Packing It In

Take a look at Perl's confusing, but important pack and unpack functions.
The other authors of the wildly popular Learning Perl book and I dropped a few things between the second and third editions of the tome, simply because we wanted to make room for a few more relevant topics. As Perl has matured, Perl users migrated from being primarily system administrators to traditional developers, authoring complete mission-critical applications, such as some of the code behind many of the websites that you visit frequent. One of the sections that didn’t make the cut was the section on the confusing, but important pack and unpack functions. This month, let’s take a look at this small corner of the Perl universe.

Bits and Pieces

The pack function turns Perl-managable data (numbers and strings) into a sequence of bits that might make sense to some external application. unpack generally goes in the other direction, taking a bag-of-bits from some hostile, real-world interface, and turning the parade of one’s and zeroes into nice strings and numbers for further processing.
The number of options for pack and unpack is dizzying. In fact, as I was researching this article, I realized that I hadn’t read the related documentation for a few Perl releases, and it seems that they’ve snuck in about twice as many features as when I last looked. Too bad a pack format isn’t quite Turing-complete, although I’m happy they aren’t self-aware, as regular expressions seem to have become.

* What is required: In the pack and unpack article, copy the part that opens with the words containing "The other authors" and closes with "the Perl universe.", swapping "mission-critical" for "business-critical".

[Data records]

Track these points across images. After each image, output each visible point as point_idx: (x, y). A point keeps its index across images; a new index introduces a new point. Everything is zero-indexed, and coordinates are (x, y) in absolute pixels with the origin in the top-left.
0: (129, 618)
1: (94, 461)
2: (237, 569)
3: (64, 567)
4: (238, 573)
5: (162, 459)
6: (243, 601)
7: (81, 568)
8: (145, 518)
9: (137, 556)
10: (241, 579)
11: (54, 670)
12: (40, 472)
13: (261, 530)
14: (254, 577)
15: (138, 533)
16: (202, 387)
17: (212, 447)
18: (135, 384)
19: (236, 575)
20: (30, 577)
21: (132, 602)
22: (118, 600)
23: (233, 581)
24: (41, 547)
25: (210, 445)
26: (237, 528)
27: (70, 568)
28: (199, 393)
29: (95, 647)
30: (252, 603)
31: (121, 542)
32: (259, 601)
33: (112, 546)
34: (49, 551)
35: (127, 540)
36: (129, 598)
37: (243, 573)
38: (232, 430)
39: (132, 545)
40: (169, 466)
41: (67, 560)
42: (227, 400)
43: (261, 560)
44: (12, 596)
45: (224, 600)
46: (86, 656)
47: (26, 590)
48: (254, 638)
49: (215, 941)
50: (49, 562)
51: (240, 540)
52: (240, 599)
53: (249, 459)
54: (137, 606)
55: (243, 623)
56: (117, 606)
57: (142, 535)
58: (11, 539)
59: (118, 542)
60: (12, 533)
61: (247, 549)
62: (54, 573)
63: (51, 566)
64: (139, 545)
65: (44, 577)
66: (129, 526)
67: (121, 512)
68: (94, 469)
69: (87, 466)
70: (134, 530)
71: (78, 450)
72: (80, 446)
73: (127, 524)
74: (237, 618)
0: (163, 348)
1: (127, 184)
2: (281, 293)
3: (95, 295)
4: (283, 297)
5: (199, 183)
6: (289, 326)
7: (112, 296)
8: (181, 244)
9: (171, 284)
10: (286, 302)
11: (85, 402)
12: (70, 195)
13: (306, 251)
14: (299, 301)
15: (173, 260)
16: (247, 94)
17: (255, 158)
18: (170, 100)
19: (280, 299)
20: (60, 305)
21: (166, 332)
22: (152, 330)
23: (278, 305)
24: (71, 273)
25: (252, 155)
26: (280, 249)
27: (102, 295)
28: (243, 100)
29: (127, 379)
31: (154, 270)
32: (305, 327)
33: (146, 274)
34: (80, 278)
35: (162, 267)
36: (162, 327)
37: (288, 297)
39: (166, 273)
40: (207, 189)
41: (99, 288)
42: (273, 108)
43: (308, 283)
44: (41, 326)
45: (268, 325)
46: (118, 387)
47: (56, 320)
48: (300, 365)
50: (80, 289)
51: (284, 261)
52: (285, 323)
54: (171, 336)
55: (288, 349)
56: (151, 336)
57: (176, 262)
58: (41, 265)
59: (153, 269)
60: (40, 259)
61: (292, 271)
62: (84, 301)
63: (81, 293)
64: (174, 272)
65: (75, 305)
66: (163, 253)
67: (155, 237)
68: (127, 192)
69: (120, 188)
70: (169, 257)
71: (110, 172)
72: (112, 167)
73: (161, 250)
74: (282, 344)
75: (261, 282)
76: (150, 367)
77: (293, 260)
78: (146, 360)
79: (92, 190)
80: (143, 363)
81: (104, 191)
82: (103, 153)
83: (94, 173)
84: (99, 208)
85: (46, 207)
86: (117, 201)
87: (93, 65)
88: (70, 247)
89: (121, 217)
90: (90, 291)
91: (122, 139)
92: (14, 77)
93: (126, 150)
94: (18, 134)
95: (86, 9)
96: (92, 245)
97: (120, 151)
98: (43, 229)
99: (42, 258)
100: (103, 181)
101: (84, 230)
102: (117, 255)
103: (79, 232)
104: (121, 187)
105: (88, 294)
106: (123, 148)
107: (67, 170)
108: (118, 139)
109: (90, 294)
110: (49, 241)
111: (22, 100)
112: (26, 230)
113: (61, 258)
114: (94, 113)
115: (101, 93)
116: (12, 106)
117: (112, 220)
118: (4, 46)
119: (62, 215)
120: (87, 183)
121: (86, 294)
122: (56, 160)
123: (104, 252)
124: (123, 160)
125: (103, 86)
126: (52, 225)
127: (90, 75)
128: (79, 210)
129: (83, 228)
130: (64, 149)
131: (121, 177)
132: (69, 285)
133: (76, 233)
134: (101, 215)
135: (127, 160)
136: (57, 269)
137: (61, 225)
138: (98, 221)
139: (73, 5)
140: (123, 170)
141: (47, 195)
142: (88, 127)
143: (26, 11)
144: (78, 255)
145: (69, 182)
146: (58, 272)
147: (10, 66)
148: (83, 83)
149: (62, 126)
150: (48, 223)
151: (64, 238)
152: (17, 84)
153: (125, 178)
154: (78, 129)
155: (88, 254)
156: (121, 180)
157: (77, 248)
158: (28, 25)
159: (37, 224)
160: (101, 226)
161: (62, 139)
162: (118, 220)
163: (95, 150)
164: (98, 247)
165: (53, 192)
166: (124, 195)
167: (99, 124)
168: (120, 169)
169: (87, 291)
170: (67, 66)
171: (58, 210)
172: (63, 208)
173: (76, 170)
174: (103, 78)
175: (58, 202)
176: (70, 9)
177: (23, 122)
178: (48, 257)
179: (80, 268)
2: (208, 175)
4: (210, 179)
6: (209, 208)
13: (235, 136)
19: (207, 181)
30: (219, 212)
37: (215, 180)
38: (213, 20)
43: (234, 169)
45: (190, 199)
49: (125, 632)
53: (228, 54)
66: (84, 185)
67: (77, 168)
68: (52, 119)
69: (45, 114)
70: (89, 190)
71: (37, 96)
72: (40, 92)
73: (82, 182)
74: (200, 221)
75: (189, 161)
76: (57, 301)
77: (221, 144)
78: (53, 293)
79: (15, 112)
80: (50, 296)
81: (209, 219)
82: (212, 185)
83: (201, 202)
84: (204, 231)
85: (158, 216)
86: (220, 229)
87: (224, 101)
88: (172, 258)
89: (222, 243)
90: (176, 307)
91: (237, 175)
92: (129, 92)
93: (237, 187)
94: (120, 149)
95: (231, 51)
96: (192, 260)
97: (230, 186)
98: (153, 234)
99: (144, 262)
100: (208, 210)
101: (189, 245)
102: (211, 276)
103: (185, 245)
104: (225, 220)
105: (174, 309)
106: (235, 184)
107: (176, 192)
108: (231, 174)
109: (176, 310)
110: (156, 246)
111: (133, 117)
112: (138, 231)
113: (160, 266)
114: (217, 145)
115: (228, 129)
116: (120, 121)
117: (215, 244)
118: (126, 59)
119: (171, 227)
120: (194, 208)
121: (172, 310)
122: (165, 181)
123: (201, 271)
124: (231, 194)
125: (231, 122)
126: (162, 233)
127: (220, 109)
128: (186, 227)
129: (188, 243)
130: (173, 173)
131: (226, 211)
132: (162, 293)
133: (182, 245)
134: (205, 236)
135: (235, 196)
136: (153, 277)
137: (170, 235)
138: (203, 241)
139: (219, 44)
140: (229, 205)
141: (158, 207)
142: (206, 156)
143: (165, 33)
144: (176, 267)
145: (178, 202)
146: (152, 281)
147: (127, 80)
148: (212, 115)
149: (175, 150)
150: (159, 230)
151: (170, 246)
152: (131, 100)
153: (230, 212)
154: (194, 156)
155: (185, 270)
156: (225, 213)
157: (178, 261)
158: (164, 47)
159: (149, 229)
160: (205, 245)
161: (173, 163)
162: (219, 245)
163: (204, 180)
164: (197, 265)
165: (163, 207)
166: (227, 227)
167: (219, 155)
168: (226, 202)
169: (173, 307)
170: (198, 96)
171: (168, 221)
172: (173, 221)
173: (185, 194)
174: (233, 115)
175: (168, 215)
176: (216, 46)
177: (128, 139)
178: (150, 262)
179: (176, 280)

* Output:
The other authors of the wildly popular Learning Perl book and I dropped a few things between the second and third editions of the tome, simply because we wanted to make room for a few more relevant topics. As Perl has matured, Perl users migrated from being primarily system administrators to traditional developers, authoring complete business-critical applications, such as some of the code behind many of the websites that you visit frequent. One of the sections that didn’t make the cut was the section on the confusing, but important pack and unpack functions. This month, let’s take a look at this small corner of the Perl universe.